= Lam Tian Xing =

Lam Tian Xing (formerly known as Lam Sin), also known as “Master of the Hall of Boundlessness”, is a color ink painter. He has been studying and practicing Chinese painting, Western painting and Chinese calligraphy since age fourteen.

During 30 years of artistic exploration, his style blended the traditional framework of Chinese ink color painting with western techniques. He applies rich, vibrant colors to form layered images that are both abstract and concrete.

Lam was twice invited by the Chinese Ministry of Culture to paint on the theme of Hong Kong views. The paintings, ”Morning Songs” and “Sideview in Victoria Harbour”, accompanied the space journeys of Shenzhou VI and Shenzhou VII in 2005 and 2008 respectively.

Since the late 1990s Lam has created a series of works on the theme of Hong Kong scenery and landscapes. He travelled to Tibet three times, risking his life, and created his “Tibet in Tian Xing” series.

His series “Lotus in Tian Xing” uniquely marked his personal artistic development. His paintings are well received by public and private collectors alike, both local and overseas.

== Early life ==
Lam was born in October 1963 in Fujian Province, China. He began studying Western and Chinese paintings in 1978 under the guidance of masters such as Wu Gouguang, Lin Guang, Chen Ting and Liu Mu.

He immigrated to Hong Kong in 1984. He returned to China to continue his studies and graduated from the Chinese Painting Department of Beijing Central Academy of Fine Arts in 1990.

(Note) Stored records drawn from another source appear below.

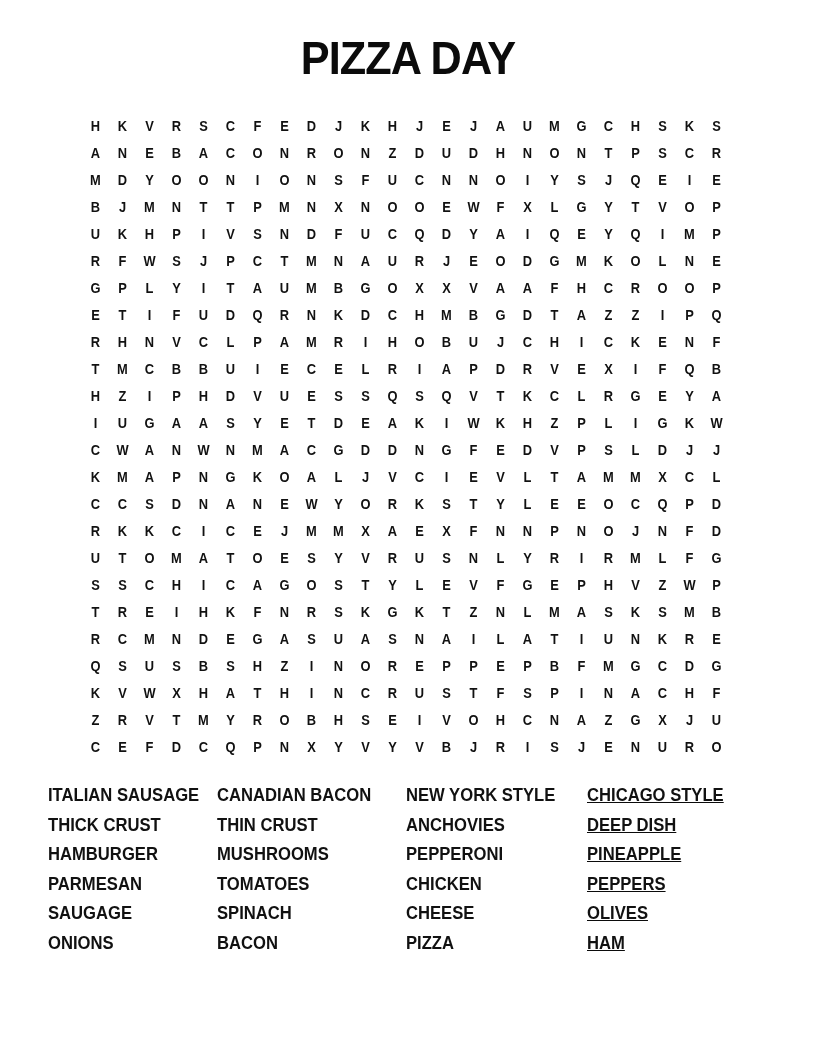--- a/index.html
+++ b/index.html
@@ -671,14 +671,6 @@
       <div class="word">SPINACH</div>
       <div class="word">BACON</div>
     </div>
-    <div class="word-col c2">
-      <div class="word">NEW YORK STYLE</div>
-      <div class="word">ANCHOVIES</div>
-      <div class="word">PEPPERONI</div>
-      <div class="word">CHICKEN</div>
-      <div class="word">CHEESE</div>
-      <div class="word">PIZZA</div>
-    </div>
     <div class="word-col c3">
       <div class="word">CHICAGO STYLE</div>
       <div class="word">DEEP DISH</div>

Lam took a teaching post at the Hong Kong First Institute of Art and Design upon his graduation, and taught there until 1998.

== Career ==
Lam has held more than 50 solo exhibitions in Beijing, Hong Kong, New York, Berlin, Milan, Singapore, Taipei and Seoul. Solo exhibitions:

- Centennial Exhibition of Chinese Paintings in Beijing
- China National Art Exhibition, the Art Exhibition commemorating the 30th Anniversary of Reform and Opening
- International Ink Painting Biennial Exhibition of Shenzhen
- Contemporary Hong Kong Art Biennial Exhibition

He participated in more than one hundred joint exhibitions around the globe.

Lam's works have been collected by private and corporate organizations, both locally and overseas.

Museum collections:

- National Art Museum of China
- Research Institute of Chinese Painting in Beijing\
- Guangzhou Museum of Art
- Shenzhen Museum of Art
- Hong Kong Museum of Art
- Heritage Museum of Hong Kong
- Hong Kong Government House
- Hong Kong Trade Development Council of Washington

Other collections:

- Cathay Pacific
- Hong Kong Four Seasons Hotel
- Macau Four Seasons Hotel
- Hong Kong Mandarin Oriental Hotel
- Beijing Shangri-La Hotel
- United Airlines
- Credit Suisse HK Representative Offices

He published more than twenty albums of his work.

He served as chairman of the Hong Kong International Art Association. He works as a professional painter. He is a member of the China Artists Association, a member of the Founding Committee of the Chinese Painting Institute, a specialist of the Li Keran Academy of Painting, visiting painter of the Shenzhen Art Gallery and consultant of the 4-D Art Club.